## Task:
Restate all of the entries exactly. Any picture in them should be skipped.

Records excerpted from a collection:
======
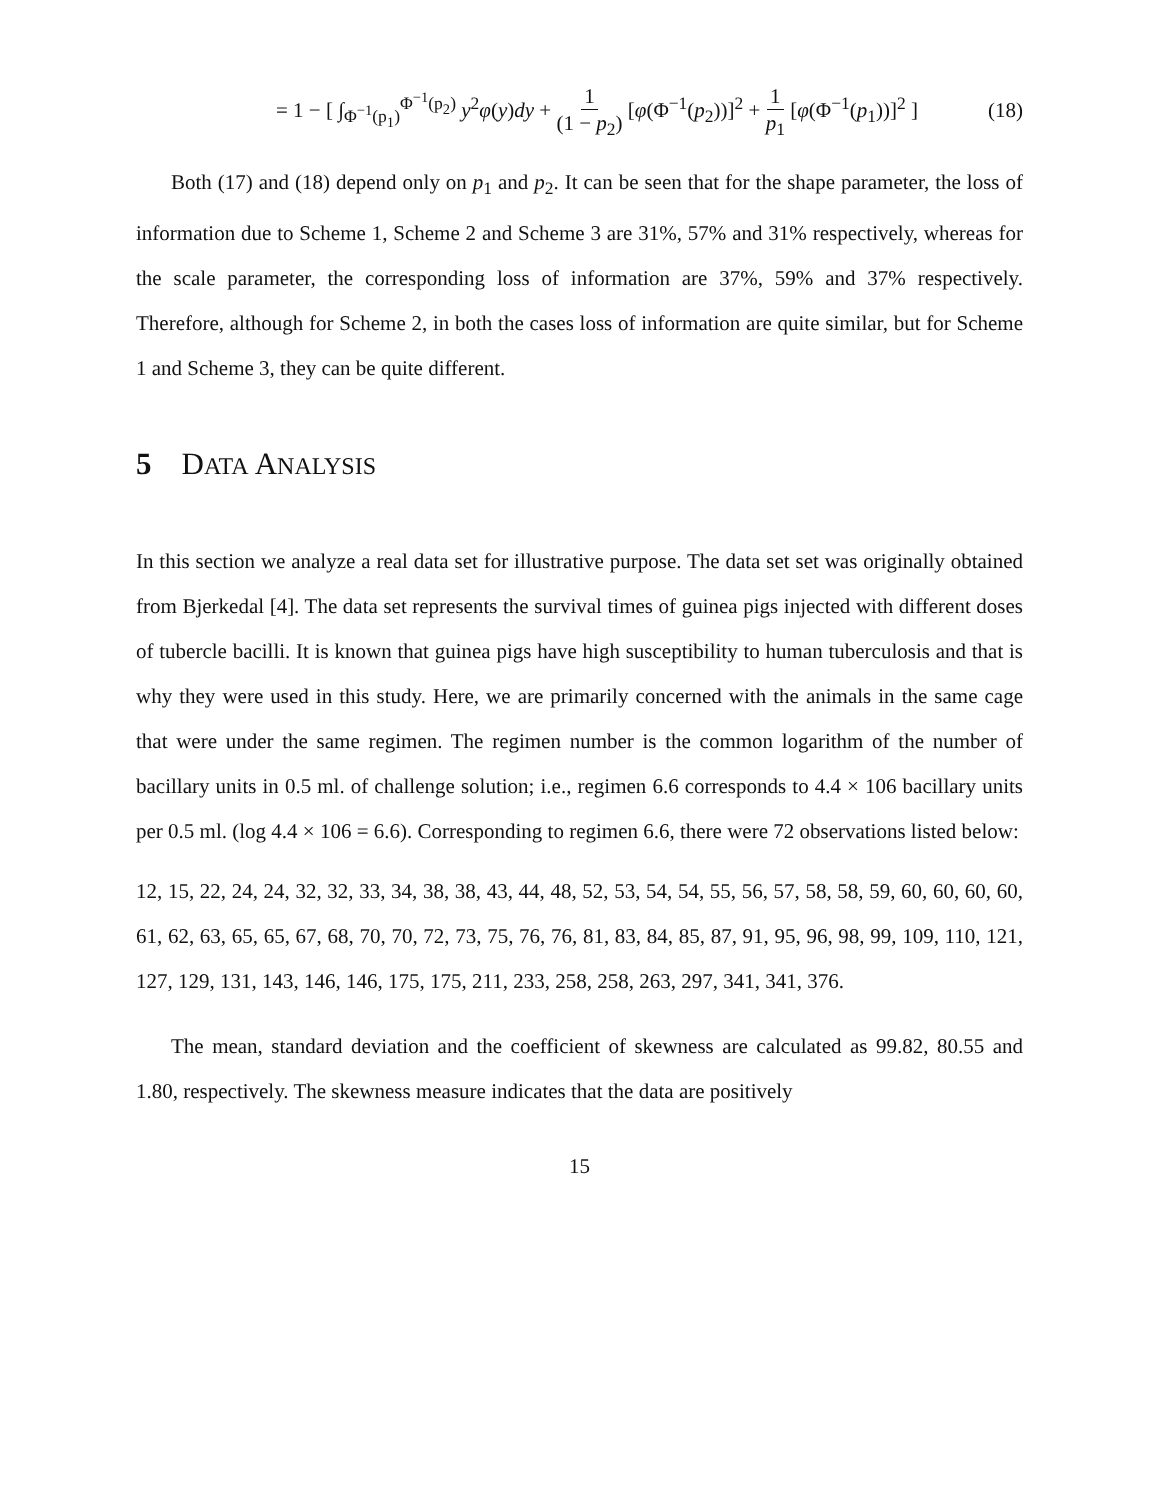= 1 − [ ∫<sub>Φ<sup>−1</sup>(p<sub>1</sub>)</sub><sup>Φ<sup>−1</sup>(p<sub>2</sub>)</sup> y<sup>2</sup>φ(y)dy + 1 (1 − p<sub>2</sub>) [φ(Φ<sup>−1</sup>(p<sub>2</sub>))]<sup>2</sup> + 1 p<sub>1</sub> [φ(Φ<sup>−1</sup>(p<sub>1</sub>))]<sup>2</sup> ] (18)
Both (17) and (18) depend only on p<sub>1</sub> and p<sub>2</sub>. It can be seen that for the shape parameter, the loss of information due to Scheme 1, Scheme 2 and Scheme 3 are 31%, 57% and 31% respectively, whereas for the scale parameter, the corresponding loss of information are 37%, 59% and 37% respectively. Therefore, although for Scheme 2, in both the cases loss of information are quite similar, but for Scheme 1 and Scheme 3, they can be quite different.
5 DATA ANALYSIS
In this section we analyze a real data set for illustrative purpose. The data set set was originally obtained from Bjerkedal [4]. The data set represents the survival times of guinea pigs injected with different doses of tubercle bacilli. It is known that guinea pigs have high susceptibility to human tuberculosis and that is why they were used in this study. Here, we are primarily concerned with the animals in the same cage that were under the same regimen. The regimen number is the common logarithm of the number of bacillary units in 0.5 ml. of challenge solution; i.e., regimen 6.6 corresponds to 4.4 × 106 bacillary units per 0.5 ml. (log 4.4 × 106 = 6.6). Corresponding to regimen 6.6, there were 72 observations listed below:
12, 15, 22, 24, 24, 32, 32, 33, 34, 38, 38, 43, 44, 48, 52, 53, 54, 54, 55, 56, 57, 58, 58, 59, 60, 60, 60, 60, 61, 62, 63, 65, 65, 67, 68, 70, 70, 72, 73, 75, 76, 76, 81, 83, 84, 85, 87, 91, 95, 96, 98, 99, 109, 110, 121, 127, 129, 131, 143, 146, 146, 175, 175, 211, 233, 258, 258, 263, 297, 341, 341, 376.
The mean, standard deviation and the coefficient of skewness are calculated as 99.82, 80.55 and 1.80, respectively. The skewness measure indicates that the data are positively
15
======
## Task answer:
= 1 − [ ∫<sub>Φ<sup>−1</sup>(p<sub>1</sub>)</sub><sup>Φ<sup>−1</sup>(p<sub>2</sub>)</sup> y<sup>2</sup>φ(y)dy + 1 (1 − p<sub>2</sub>) [φ(Φ<sup>−1</sup>(p<sub>2</sub>))]<sup>2</sup> + 1 p<sub>1</sub> [φ(Φ<sup>−1</sup>(p<sub>1</sub>))]<sup>2</sup> ] (18)
Both (17) and (18) depend only on p<sub>1</sub> and p<sub>2</sub>. It can be seen that for the shape parameter, the loss of information due to Scheme 1, Scheme 2 and Scheme 3 are 31%, 57% and 31% respectively, whereas for the scale parameter, the corresponding loss of information are 37%, 59% and 37% respectively. Therefore, although for Scheme 2, in both the cases loss of information are quite similar, but for Scheme 1 and Scheme 3, they can be quite different.
5 DATA ANALYSIS
In this section we analyze a real data set for illustrative purpose. The data set set was originally obtained from Bjerkedal [4]. The data set represents the survival times of guinea pigs injected with different doses of tubercle bacilli. It is known that guinea pigs have high susceptibility to human tuberculosis and that is why they were used in this study. Here, we are primarily concerned with the animals in the same cage that were under the same regimen. The regimen number is the common logarithm of the number of bacillary units in 0.5 ml. of challenge solution; i.e., regimen 6.6 corresponds to 4.4 × 106 bacillary units per 0.5 ml. (log 4.4 × 106 = 6.6). Corresponding to regimen 6.6, there were 72 observations listed below:
12, 15, 22, 24, 24, 32, 32, 33, 34, 38, 38, 43, 44, 48, 52, 53, 54, 54, 55, 56, 57, 58, 58, 59, 60, 60, 60, 60, 61, 62, 63, 65, 65, 67, 68, 70, 70, 72, 73, 75, 76, 76, 81, 83, 84, 85, 87, 91, 95, 96, 98, 99, 109, 110, 121, 127, 129, 131, 143, 146, 146, 175, 175, 211, 233, 258, 258, 263, 297, 341, 341, 376.
The mean, standard deviation and the coefficient of skewness are calculated as 99.82, 80.55 and 1.80, respectively. The skewness measure indicates that the data are positively
15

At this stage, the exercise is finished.